| To-do item |
Copy the lines from the line with "法國 Gustave-Roger" up to and including the line with "日に、秋田自動車道『きみまち阪インターチェンジ～北秋", and leave out the pictures.

| The data |
= Beginning of Section =
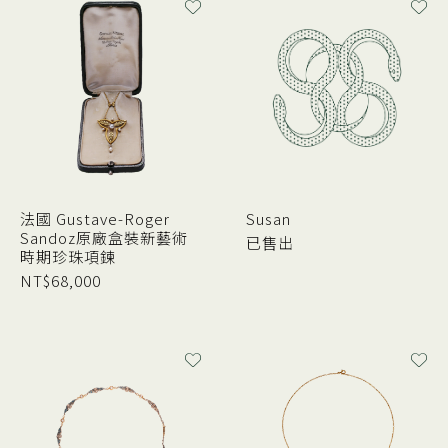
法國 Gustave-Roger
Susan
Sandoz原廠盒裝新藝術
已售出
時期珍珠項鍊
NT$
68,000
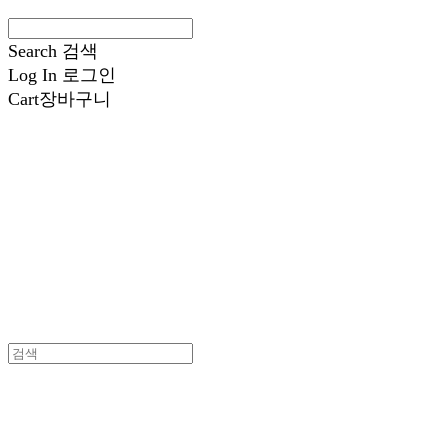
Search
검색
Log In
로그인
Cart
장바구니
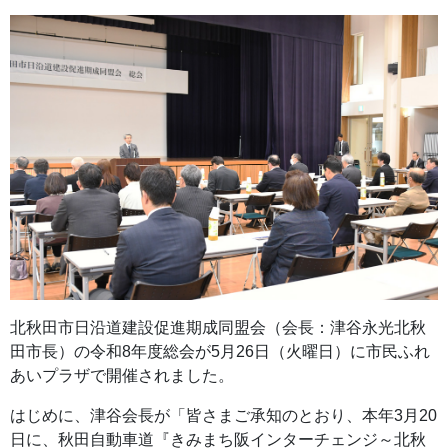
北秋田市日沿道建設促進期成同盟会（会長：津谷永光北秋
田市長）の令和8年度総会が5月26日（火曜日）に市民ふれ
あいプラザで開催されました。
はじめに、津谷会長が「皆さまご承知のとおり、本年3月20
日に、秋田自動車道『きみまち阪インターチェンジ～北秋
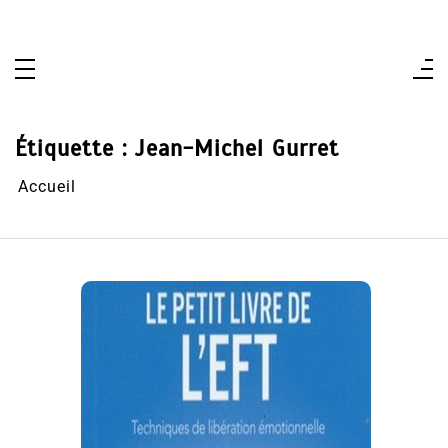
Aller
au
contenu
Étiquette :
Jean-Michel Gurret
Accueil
= End of Section =
= Beginning of Section =
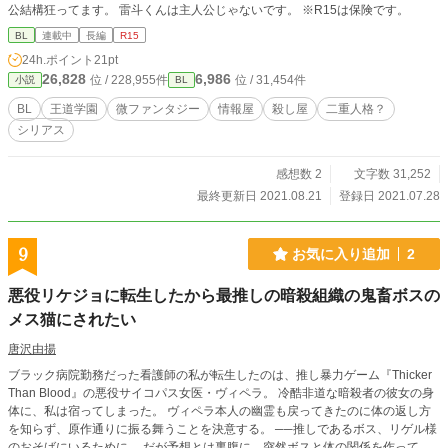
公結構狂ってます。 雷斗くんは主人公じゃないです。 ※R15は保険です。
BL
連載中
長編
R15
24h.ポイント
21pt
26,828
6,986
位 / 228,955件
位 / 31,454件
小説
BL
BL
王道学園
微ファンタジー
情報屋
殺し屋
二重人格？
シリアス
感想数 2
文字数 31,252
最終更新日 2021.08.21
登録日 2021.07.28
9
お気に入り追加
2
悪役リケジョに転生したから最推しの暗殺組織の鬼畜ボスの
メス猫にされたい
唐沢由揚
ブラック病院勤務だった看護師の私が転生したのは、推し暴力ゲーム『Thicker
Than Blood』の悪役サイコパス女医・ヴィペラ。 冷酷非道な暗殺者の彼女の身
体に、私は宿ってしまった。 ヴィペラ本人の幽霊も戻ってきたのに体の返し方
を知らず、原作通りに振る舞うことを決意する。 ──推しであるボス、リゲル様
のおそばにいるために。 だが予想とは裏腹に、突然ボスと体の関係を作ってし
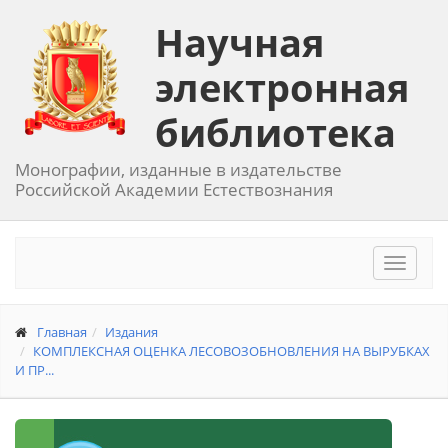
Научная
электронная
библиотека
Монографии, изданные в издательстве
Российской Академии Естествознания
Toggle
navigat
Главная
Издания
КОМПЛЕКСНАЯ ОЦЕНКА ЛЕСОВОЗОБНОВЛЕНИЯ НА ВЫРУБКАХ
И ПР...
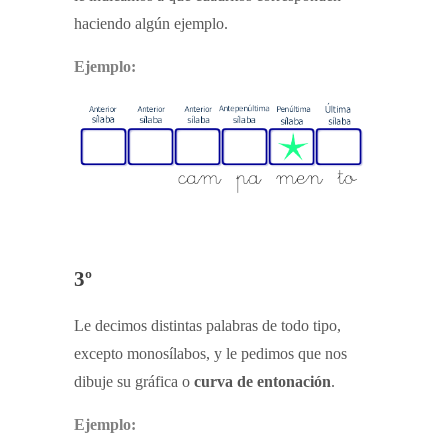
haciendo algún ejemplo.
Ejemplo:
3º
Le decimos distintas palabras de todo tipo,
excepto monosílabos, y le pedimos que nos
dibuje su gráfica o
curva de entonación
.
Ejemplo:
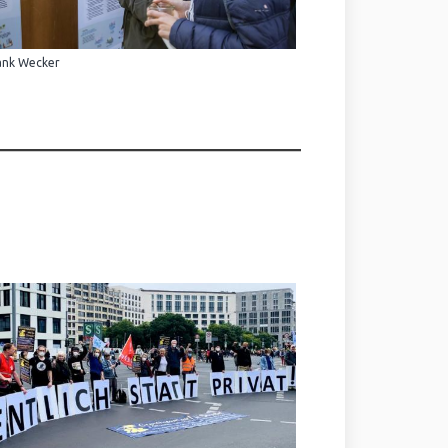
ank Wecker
= End of Section =
| Solution to the exercise |
法國 Gustave-Roger
Susan
Sandoz原廠盒裝新藝術
已售出
時期珍珠項鍊
NT$
68,000
Search
검색
Log In
로그인
Cart
장바구니
北秋田市日沿道建設促進期成同盟会（会長：津谷永光北秋
田市長）の令和8年度総会が5月26日（火曜日）に市民ふれ
あいプラザで開催されました。
はじめに、津谷会長が「皆さまご承知のとおり、本年3月20
日に、秋田自動車道『きみまち阪インターチェンジ～北秋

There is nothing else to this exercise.